Verilen alıntı —

↓↓↓

Medya ve İletişim - Ünite 8: Türkiye’de Medya Özeti :
PAYLAŞ:Ünite 8: Türkiye’de Medya
Giriş
Medya “haberleri ve fikirleri toplama, değerlendirme, işleme ve bunları başkalarına ileterek kamuoyu oluşturma sanatını olası hale getiren kitle haberleşme araçları” olarak tanımlanabilir. Türkiye’de medyanın ağırlık noktasını oluşturan gazete de “olaylardan halkı sürekli haberdar ederek kamuoyunu düzenleyen, yönetici otoriteleri uyaran, ele aldığı konular yönünden uğraş alanı sınırsız olan bir yayın organı” olarak nitelendirilebilir.
Bütün dünyada yasama, yargı ve yürütmeye ek olarak dördüncü kuvvet olarak kabul gören medya, ilk olarak gazete ve dergiyle başlayan teknolojisini, 20. yüzyılda radyo, televizyonla ve sonunda da bilgisayar ya da elektronik yöntemlerle zenginleştirerek toplumları bilgilendirme rolünü pekiştirmiştir.
Medyanın Doğuşu ve Osmanlıda Medya
İstanbul’da ilk Türk basımevinin ürünlerini vermeye başladığı 1730’lu yıllara gelinceye kadar geçen 300 yıl içinde, batıda 1.5 milyon kitaptan 1.4 milyar nüsha basılmıştı. Londra’da 1711’de 6500 olan gazete tirajı 1753 yılında 20 bine ulaşmıştı.
Osmanlı topraklarında basımevi ve basın açısından ilk canlanmalar 1820’li yıllarda hissedildi. İlk olarak 1820’de Mısır’da Vali Mehmet Ali Paşa’nın girişimiyle Bulak Matbaası kuruldu ve 1822’de ürünlerini vermeye başladı. Bu ürünlerin yarısından fazlası Türkçe, kalanı da Arapça dilindeydi. 1928’de Kahire’de yarısı Arapça yarısı Türkçe ilk yerli gazete Vekayi-i Mısriye yayına başladı. Bundan üç yıl sonra 1831’de II. Mahmut İstanbul’da kendi resmî gazetesi olan Takvim-i Vekayi’yi yayınlattı.
İlk dönemlerde gazete yayımı, kitaplara ağır bastı. Gazetelerin, kitabın önüne geçmiş olması kitap olarak yayınlanacak nitelikteki birçok konunun gazetelerde yazı dizileri ve dizilmiş bu metinlerin dağıtılmayarak ayrıca kitap olarak basılması alışkanlığını ortaya çıkardı. Bu uygulamalar 20. yüzyıl başlarında da devam etti. Önceliğin gazeteye geçmesi, yeni kültürlerin belirlenmesinde bir olayın öncesiyle ve sonrasıyla ilişkilendirilerek değerlendirilmesi yaklaşımının gazetede kullanılmasına yöneltti. Türk ve İslam toplumlarında basın, geçmişin bilimsel çözümlerine dayanmadan doğrudan yaşanan güncel gerçekliğe geleceğe ağırlığını koydu.

↑↑↑

Veri alıntıları —
↓↓↓

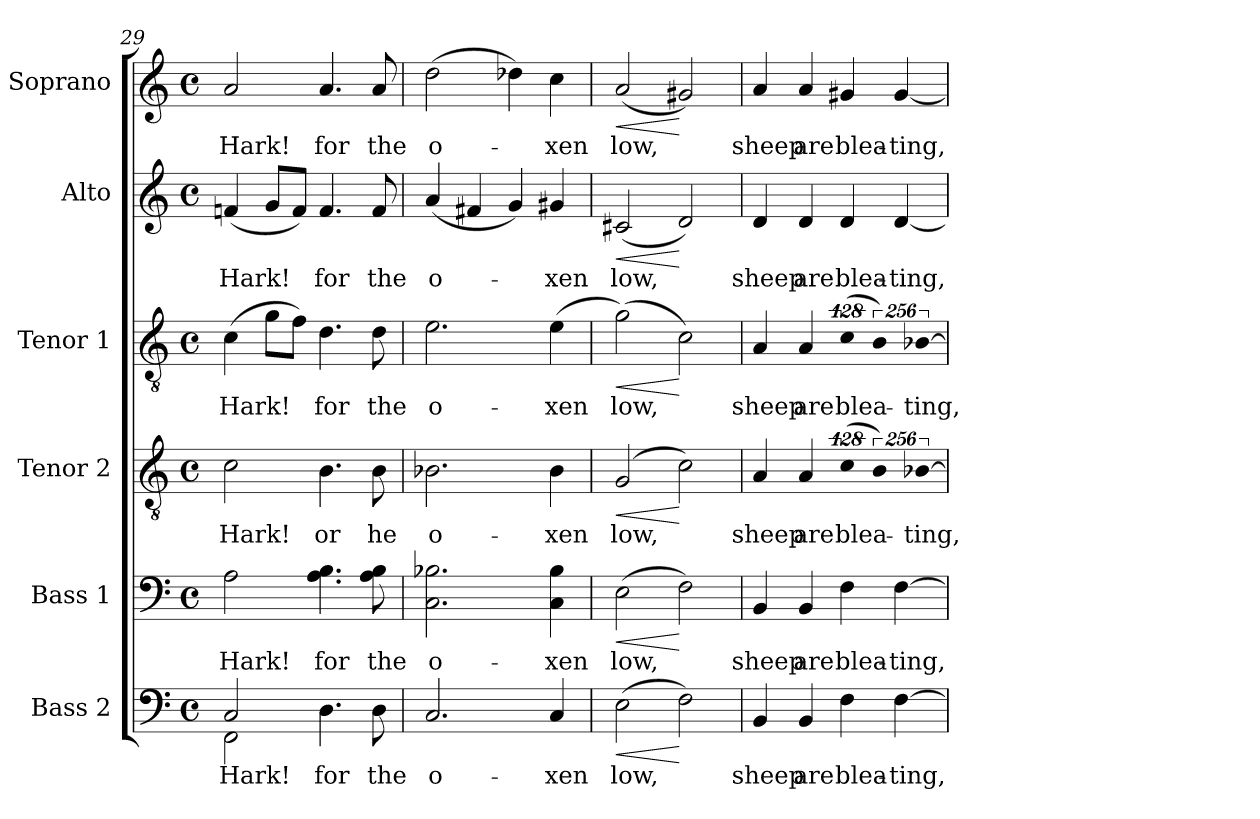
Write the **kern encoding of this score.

**kern	**text	**dynam	**kern	**text	**dynam	**kern	**text	**dynam	**kern	**text	**dynam	**kern	**text	**dynam	**kern	**text	**dynam
*part6	*part6	*part6	*part5	*part5	*part5	*part4	*part4	*part4	*part3	*part3	*part3	*part2	*part2	*part2	*part1	*part1	*part1
*staff6	*staff6	*staff6	*staff5	*staff5	*staff5	*staff4	*staff4	*staff4	*staff3	*staff3	*staff3	*staff2	*staff2	*staff2	*staff1	*staff1	*staff1
*I"Bass 2	*	*	*I"Bass  1	*	*	*I"Tenor 2	*	*	*I"Tenor 1	*	*	*I"Alto	*	*	*I"Soprano	*	*
*I'B2.	*	*	*I'B1.	*	*	*I'T2.	*	*	*I'T1.	*	*	*I'A.	*	*	*I'S.	*	*
!!LO:LB:g=z
*clefF4	*	*	*clefF4	*	*	*clefGv2	*	*	*clefGv2	*	*	*clefG2	*	*	*clefG2	*	*
*	*	*	*	*	*	*ITrd7c12	*	*	*ITrd7c12	*	*	*	*	*	*	*	*
*k[]	*	*	*k[]	*	*	*k[]	*	*	*k[]	*	*	*k[]	*	*	*k[]	*	*
*C:	*	*	*C:	*	*	*C:	*	*	*C:	*	*	*C:	*	*	*C:	*	*
*M4/4	*	*	*M4/4	*	*	*M4/4	*	*	*M4/4	*	*	*M4/4	*	*	*M4/4	*	*
*met(c)	*	*	*met(c)	*	*	*met(c)	*	*	*met(c)	*	*	*met(c)	*	*	*met(c)	*	*
=29	=29	=29	=29	=29	=29	=29	=29	=29	=29	=29	=29	=29	=29	=29	=29	=29	=29
*^	*	*	*	*	*	*	*	*	*	*	*	*	*	*	*	*	*
!	!	!LO:LY:b:color=#000000	!	!	!	!	!	!	!	!	!	!	!	!	!	!	!	!
!	!	!	!	!	!LO:LY:b:color=#000000	!	!	!	!	!	!	!	!	!	!	!	!	!
!	!	!	!	!	!	!	!	!LO:LY:b:color=#000000	!	!	!	!	!	!	!	!	!	!
!	!	!	!	!	!	!	!	!	!	!	!LO:LY:b:color=#000000	!	!	!	!	!	!	!
!	!	!	!	!	!	!	!	!	!	!	!	!	!	!LO:LY:b:color=#000000	!	!	!	!
!	!	!	!	!	!	!	!	!	!	!	!	!	!	!	!	!	!LO:LY:b:color=#000000	!
2Ci/	2FFi\	Hark!	.	2Ai\	Hark!	.	2Ci\	Hark!	.	(4Ci\	Hark!	.	(4fni/	Hark!	.	2ai/	Hark!	.
.	.	.	.	.	.	.	.	.	.	8Gi\L	.	.	8gi/L	.	.	.	.	.
.	.	.	.	.	.	.	.	.	.	8Fi\J)	.	.	8fi/J)	.	.	.	.	.
!	!	!LO:LY:b:color=#000000	!	!	!	!	!	!	!	!	!	!	!	!	!	!	!	!
!	!	!	!	!	!LO:LY:b:color=#000000	!	!	!	!	!	!	!	!	!	!	!	!	!
!	!	!	!	!	!	!	!	!LO:LY:b:color=#000000	!	!	!	!	!	!	!	!	!	!
!	!	!	!	!	!	!	!	!	!	!	!LO:LY:b:color=#000000	!	!	!	!	!	!	!
!	!	!	!	!	!	!	!	!	!	!	!	!	!	!LO:LY:b:color=#000000	!	!	!	!
!	!	!	!	!	!	!	!	!	!	!	!	!	!	!	!	!	!LO:LY:b:color=#000000	!
4.Di\	2ryy	for	.	4.Ai\ 4.Bi	for	.	4.BBi\	or	.	4.Di\	for	.	4.fi/	for	.	4.ai/	for	.
!	!	!LO:LY:b:color=#000000	!	!	!	!	!	!	!	!	!	!	!	!	!	!	!	!
!	!	!	!	!	!LO:LY:b:color=#000000	!	!	!	!	!	!	!	!	!	!	!	!	!
!	!	!	!	!	!	!	!	!LO:LY:b:color=#000000	!	!	!	!	!	!	!	!	!	!
!	!	!	!	!	!	!	!	!	!	!	!LO:LY:b:color=#000000	!	!	!	!	!	!	!
!	!	!	!	!	!	!	!	!	!	!	!	!	!	!LO:LY:b:color=#000000	!	!	!	!
!	!	!	!	!	!	!	!	!	!	!	!	!	!	!	!	!	!LO:LY:b:color=#000000	!
8Di\	.	the	.	8Ai\ 8Bi	the	.	8BBi\	he	.	8Di\	the	.	8fi/	the	.	8ai/	the	.
*v	*v	*	*	*	*	*	*	*	*	*	*	*	*	*	*	*	*	*
=30	=30	=30	=30	=30	=30	=30	=30	=30	=30	=30	=30	=30	=30	=30	=30	=30	=30
!	!LO:LY:b:color=#000000	!	!	!	!	!	!	!	!	!	!	!	!	!	!	!	!
!	!	!	!	!LO:LY:b:color=#000000	!	!	!	!	!	!	!	!	!	!	!	!	!
!	!	!	!	!	!	!	!LO:LY:b:color=#000000	!	!	!	!	!	!	!	!	!	!
!	!	!	!	!	!	!	!	!	!	!LO:LY:b:color=#000000	!	!	!	!	!	!	!
!	!	!	!	!	!	!	!	!	!	!	!	!	!LO:LY:b:color=#000000	!	!	!	!
!	!	!	!	!	!	!	!	!	!	!	!	!	!	!	!	!LO:LY:b:color=#000000	!
2.Ci/	o-	.	2.Ci\ 2.B-Xi	o-	.	2.BB-Xi\	o-	.	2.Ei\	o-	.	(4ai/	o-	.	(2ddi\	o-	.
.	.	.	.	.	.	.	.	.	.	.	.	4f#Xi/	.	.	.	.	.
.	.	.	.	.	.	.	.	.	.	.	.	4gi/)	.	.	4dd-Xi\)	.	.
!	!LO:LY:b:color=#000000	!	!	!	!	!	!	!	!	!	!	!	!	!	!	!	!
!	!	!	!	!LO:LY:b:color=#000000	!	!	!	!	!	!	!	!	!	!	!	!	!
!	!	!	!	!	!	!	!LO:LY:b:color=#000000	!	!	!	!	!	!	!	!	!	!
!	!	!	!	!	!	!	!	!	!	!LO:LY:b:color=#000000	!	!	!	!	!	!	!
!	!	!	!	!	!	!	!	!	!	!	!	!	!LO:LY:b:color=#000000	!	!	!	!
!	!	!	!	!	!	!	!	!	!	!	!	!	!	!	!	!LO:LY:b:color=#000000	!
4Ci/	-xen	.	4Ci\ 4B-i	-xen	.	4BB-i\	-xen	.	(4Ei\	-xen	.	4g#Xi/	-xen	.	4cci\	-xen	.
=31	=31	=31	=31	=31	=31	=31	=31	=31	=31	=31	=31	=31	=31	=31	=31	=31	=31
!	!LO:LY:b:color=#000000	!LO:HP:b	!	!	!	!	!	!	!	!	!	!	!	!	!	!	!
!	!	!LO:HP:n=1:b	!	!	!	!	!	!	!	!	!	!	!	!	!	!	!
!	!	!	!	!LO:LY:b:color=#000000	!LO:HP:b	!	!	!	!	!	!	!	!	!	!	!	!
!	!	!	!	!	!LO:HP:n=1:b	!	!	!	!	!	!	!	!	!	!	!	!
!	!	!	!	!	!	!	!LO:LY:b:color=#000000	!LO:HP:b	!	!	!	!	!	!	!	!	!
!	!	!	!	!	!	!	!	!LO:HP:n=1:b	!	!	!	!	!	!	!	!	!
!	!	!	!	!	!	!	!	!	!	!LO:LY:b:color=#000000	!LO:HP:b	!	!	!	!	!	!
!	!	!	!	!	!	!	!	!	!	!	!LO:HP:n=1:b	!	!	!	!	!	!
!	!	!	!	!	!	!	!	!	!	!	!	!	!LO:LY:b:color=#000000	!LO:HP:b	!	!	!
!	!	!	!	!	!	!	!	!	!	!	!	!	!	!LO:HP:n=1:b	!	!	!
!	!	!	!	!	!	!	!	!	!	!	!	!	!	!	!	!LO:LY:b:color=#000000	!LO:HP:b
!	!	!	!	!	!	!	!	!	!	!	!	!	!	!	!	!	!LO:HP:n=1:b
(2Ei\	low,	< >	(2Ei\	low,	< >	(2GGi/	low,	< >	(2Gi\)	low,	< >	(2c#Xi/	low,	< >	(2ai/	low,	< >
2Fi\)	.	[	2Fi\)	.	[	2Ci\)	.	[	2Ci\)	.	[	2di/)	.	[	2g#Xi/)	.	[
.	.	]	.	.	]	.	.	]	.	.	]	.	.	]	.	.	]
=32	=32	=32	=32	=32	=32	=32	=32	=32	=32	=32	=32	=32	=32	=32	=32	=32	=32
!	!LO:LY:b:color=#000000	!	!	!	!	!	!	!	!	!	!	!	!	!	!	!	!
!	!	!	!	!LO:LY:b:color=#000000	!	!	!	!	!	!	!	!	!	!	!	!	!
!	!	!	!	!	!	!	!LO:LY:b:color=#000000	!	!	!	!	!	!	!	!	!	!
!	!	!	!	!	!	!	!	!	!	!LO:LY:b:color=#000000	!	!	!	!	!	!	!
!	!	!	!	!	!	!	!	!	!	!	!	!	!LO:LY:b:color=#000000	!	!	!	!
!	!	!	!	!	!	!	!	!	!	!	!	!	!	!	!	!LO:LY:b:color=#000000	!
4BBi/	sheep	.	4BBi/	sheep	.	4AAi/	sheep	.	4AAi/	sheep	.	4di/	sheep	.	4ai/	sheep	.
!	!LO:LY:b:color=#000000	!	!	!	!	!	!	!	!	!	!	!	!	!	!	!	!
!	!	!	!	!LO:LY:b:color=#000000	!	!	!	!	!	!	!	!	!	!	!	!	!
!	!	!	!	!	!	!	!LO:LY:b:color=#000000	!	!	!	!	!	!	!	!	!	!
!	!	!	!	!	!	!	!	!	!	!LO:LY:b:color=#000000	!	!	!	!	!	!	!
!	!	!	!	!	!	!	!	!	!	!	!	!	!LO:LY:b:color=#000000	!	!	!	!
!	!	!	!	!	!	!	!	!	!	!	!	!	!	!	!	!LO:LY:b:color=#000000	!
4BBi/	are	.	4BBi/	are	.	4AAi/	are	.	4AAi/	are	.	4di/	are	.	4ai/	are	.
!	!LO:LY:b:color=#000000	!	!	!	!	!	!	!	!	!	!	!	!	!	!	!	!
!	!	!	!	!LO:LY:b:color=#000000	!	!LO:N:vis=4	!	!	!	!	!	!	!	!	!	!	!
!	!	!	!	!	!	!	!LO:LY:b:color=#000000	!	!LO:N:vis=4	!	!	!	!	!	!	!	!
!	!	!	!	!	!	!	!	!	!	!LO:LY:b:color=#000000	!	!	!	!	!	!	!
!	!	!	!	!	!	!	!	!	!	!	!	!	!LO:LY:b:color=#000000	!	!	!	!
!	!	!	!	!	!	!	!	!	!	!	!	!	!	!	!	!LO:LY:b:color=#000000	!
4Fi\	blea-	.	4Fi\	blea-	.	(512%85Ci\	blea-	.	(512%85Ci\	blea-	.	4di/	blea-	.	4g#Xi/	blea-	.
!	!	!	!	!	!	!LO:N:vis=4	!	!	!LO:N:vis=4	!	!	!	!	!	!	!	!
.	.	.	.	.	.	1024%171BBi\)	.	.	1024%171BBi\)	.	.	.	.	.	.	.	.
!	!LO:LY:b:color=#000000	!	!	!	!	!	!	!	!	!	!	!	!	!	!	!	!
!	!	!	!	!LO:LY:b:color=#000000	!	!	!	!	!	!	!	!	!	!	!	!	!
!	!	!	!	!	!	!	!	!	!	!	!	!	!LO:LY:b:color=#000000	!	!	!	!
!	!	!	!	!	!	!	!	!	!	!	!	!	!	!	!	!LO:LY:b:color=#000000	!
[4Fi\	-ting,	.	[4Fi\	-ting,	.	.	.	.	.	.	.	[4di/	-ting,--	.	[4g#i/	-ting,	.
!	!	!	!	!	!	!LO:N:vis=4	!	!	!	!	!	!	!	!	!	!	!
!	!	!	!	!	!	!	!LO:LY:b:color=#000000	!	!LO:N:vis=4	!	!	!	!	!	!	!	!
!	!	!	!	!	!	!	!	!	!	!LO:LY:b:color=#000000	!	!	!	!	!	!	!
.	.	.	.	.	.	[1024%171BB-Xi\	-ting,	.	[1024%171BB-Xi\	-ting,	.	.	.	.	.	.	.
=	=	=	=	=	=	=	=	=	=	=	=	=	=	=	=	=	=
*-	*-	*-	*-	*-	*-	*-	*-	*-	*-	*-	*-	*-	*-	*-	*-	*-	*-
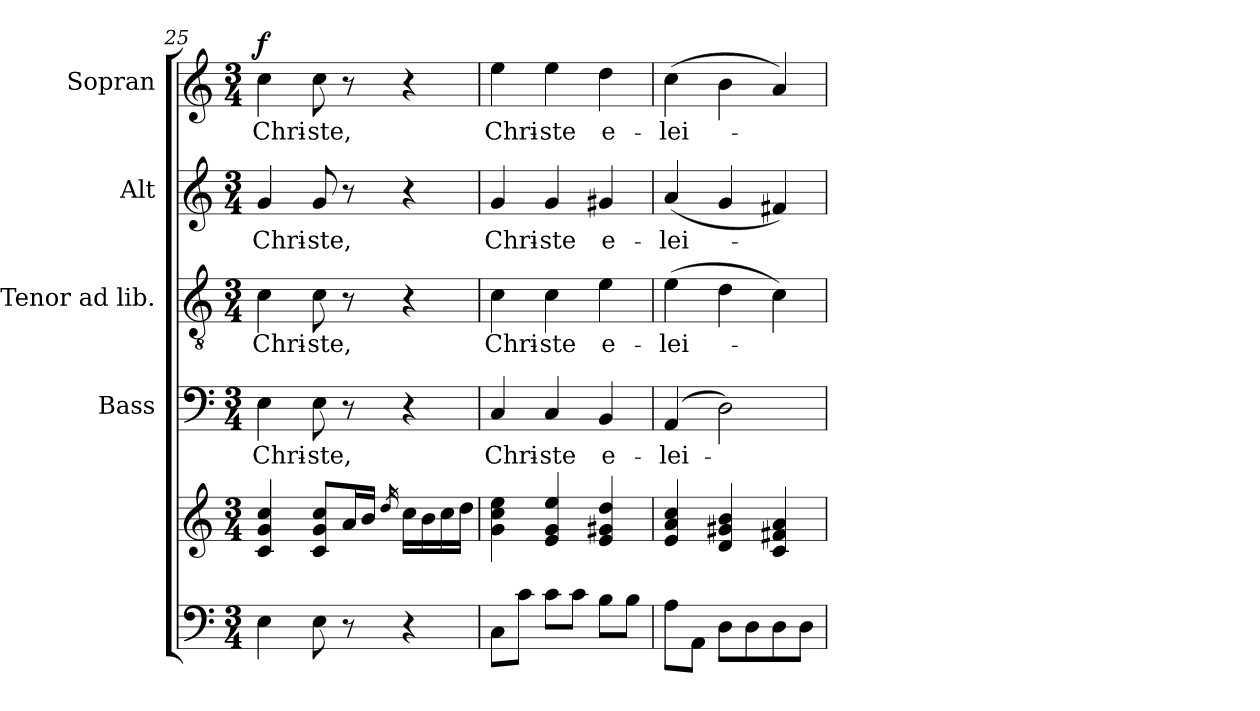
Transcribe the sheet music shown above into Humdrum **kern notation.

**kern	**kern	**kern	**text	**kern	**text	**kern	**text	**kern	**text	**dynam
*part5	*part5	*part4	*part4	*part3	*part3	*part2	*part2	*part1	*part1	*part1
*staff6	*staff5	*staff4	*staff4	*staff3	*staff3	*staff2	*staff2	*staff1	*staff1	*staff1
*	*	*I"Bass	*	*I"Tenor ad lib.	*	*I"Alt	*	*I"Sopran	*	*
*	*	*I'B.	*	*I'T.	*	*I'A.	*	*I'S.	*	*
*clefF4	*clefG2	*clefF4	*	*clefGv2	*	*clefG2	*	*clefG2	*	*
*k[]	*k[]	*k[]	*	*k[]	*	*k[]	*	*k[]	*	*
*C:	*C:	*C:	*	*C:	*	*C:	*	*C:	*	*
*M3/4	*M3/4	*M3/4	*	*M3/4	*	*M3/4	*	*M3/4	*	*
=25	=25	=25	=25	=25	=25	=25	=25	=25	=25	=25
!	!	!	!LO:LY:b	!	!LO:LY:b	!	!LO:LY:b	!	!LO:LY:b	!LO:DY:a
4E\	4c/ 4g/ 4cc/	4E\	Chri-	4c\	Chri-	4g/	Chri-	4cc\	Chri-	f
!	!	!	!LO:LY:b	!	!LO:LY:b	!	!LO:LY:b	!	!LO:LY:b	!
8E\	8c/ 8g/ 8cc/L	8E\	-ste,	8c\	-ste,	8g/	-ste,	8cc\	-ste,	.
8r	16a/L	8r	.	8r	.	8r	.	8r	.	.
.	16b/JJ	.	.	.	.	.	.	.	.	.
.	16qdd/	.	.	.	.	.	.	.	.	.
4r	16cc\LL	4r	.	4r	.	4r	.	4r	.	.
.	16b\	.	.	.	.	.	.	.	.	.
.	16cc\	.	.	.	.	.	.	.	.	.
.	16dd\JJ	.	.	.	.	.	.	.	.	.
=26	=26	=26	=26	=26	=26	=26	=26	=26	=26	=26
!	!	!	!LO:LY:b	!	!LO:LY:b	!	!LO:LY:b	!	!LO:LY:b	!
8C\L	4g\ 4cc\ 4ee\	4C/	Chri-	4c\	Chri-	4g/	Chri-	4ee\	Chri-	.
8c\J	.	.	.	.	.	.	.	.	.	.
!	!	!	!LO:LY:b	!	!LO:LY:b	!	!LO:LY:b	!	!LO:LY:b	!
8c\L	4e/ 4g/ 4ee/	4C/	-ste	4c\	-ste	4g/	-ste	4ee\	-ste	.
8c\J	.	.	.	.	.	.	.	.	.	.
!	!	!	!LO:LY:b	!	!LO:LY:b	!	!LO:LY:b	!	!LO:LY:b	!
8B\L	4e/ 4g#X/ 4dd/	4BB/	e-	4e\	e-	4g#X/	e-	4dd\	e-	.
8B\J	.	.	.	.	.	.	.	.	.	.
=27	=27	=27	=27	=27	=27	=27	=27	=27	=27	=27
!	!	!	!LO:LY:b	!	!LO:LY:b	!	!LO:LY:b	!	!LO:LY:b	!
8A\L	4e/ 4a/ 4cc/	(4AA/	-lei-	(>4e\	-lei-	(<4a/	-lei-	(>4cc\	-lei-	.
8AA\J	.	.	.	.	.	.	.	.	.	.
8D\L	4d/ 4g#X/ 4b/	2D\)	.	4d\	.	4g/	.	4b\	.	.
8D\	.	.	.	.	.	.	.	.	.	.
8D\	4c/ 4f#X/ 4a/	.	.	4c\)	.	4f#X/)	.	4a/)	.	.
8D\J	.	.	.	.	.	.	.	.	.	.
=	=	=	=	=	=	=	=	=	=	=
*-	*-	*-	*-	*-	*-	*-	*-	*-	*-	*-
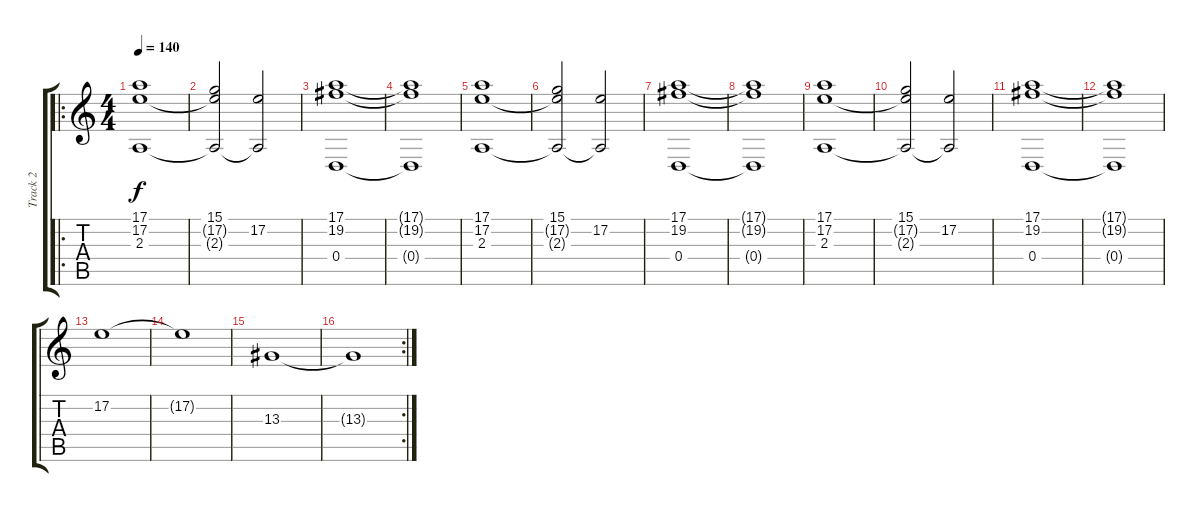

↑↑↑

Yapılacak iş — Türkiye'de medya konulu metni, son cümlesinden sonrasını yazarak sürdürün.

Yanıt —
İlk Yasal Düzenlemeler
Osmanlı Devleti’nde basım ve basımevi işlerini düzenleyen ilk nizamname Matbuat Nizamnamesi’dir. 1857 yılında çıkarılan nizamnamede şu kurallar mevcuttu: İstanbul’da matbaa açmak isteyenler sadrazamlık ve Maarif meclisinden sakınca görülmez ise bunu yapabileceklerdi. Yabancı uyruklular ise Hariciye Nezareti’nden izin ve ruhsat almak durumundaydı. 1858’de kabul edilen ilk ceza yasasında ise basın ve basım suçlarına da yer verildi. Yine aynı yıl çıkarılan nizamnamede isteyen istediği gibi kitap bastırabilecekti ve yazarların hakları güvence altına alınmaktaydı. 1862 yılında da Eğitim Bakanlığına bağlı Matbuat Müdürlüğü kuruldu ve devlet matbaasının düzenli çalışmasını sağlamak ve Takvim-i Vekayi’nin müsveddelerini incelemek bu müdürlüğün göreviydi.
1864’te ilk basın yasası diyebileceğimiz Matbuat Nizamnamesi çıkarıldı. Fransız basın yasasından çevrilen bu yasa, siyasal gazete çıkarmak için ruhsat zorunluluğu getiriyor, basın suçları ve bunlara verilecek cezaları belirliyor hapis, para cezası hatta kapatma cezalarını içeriyordu.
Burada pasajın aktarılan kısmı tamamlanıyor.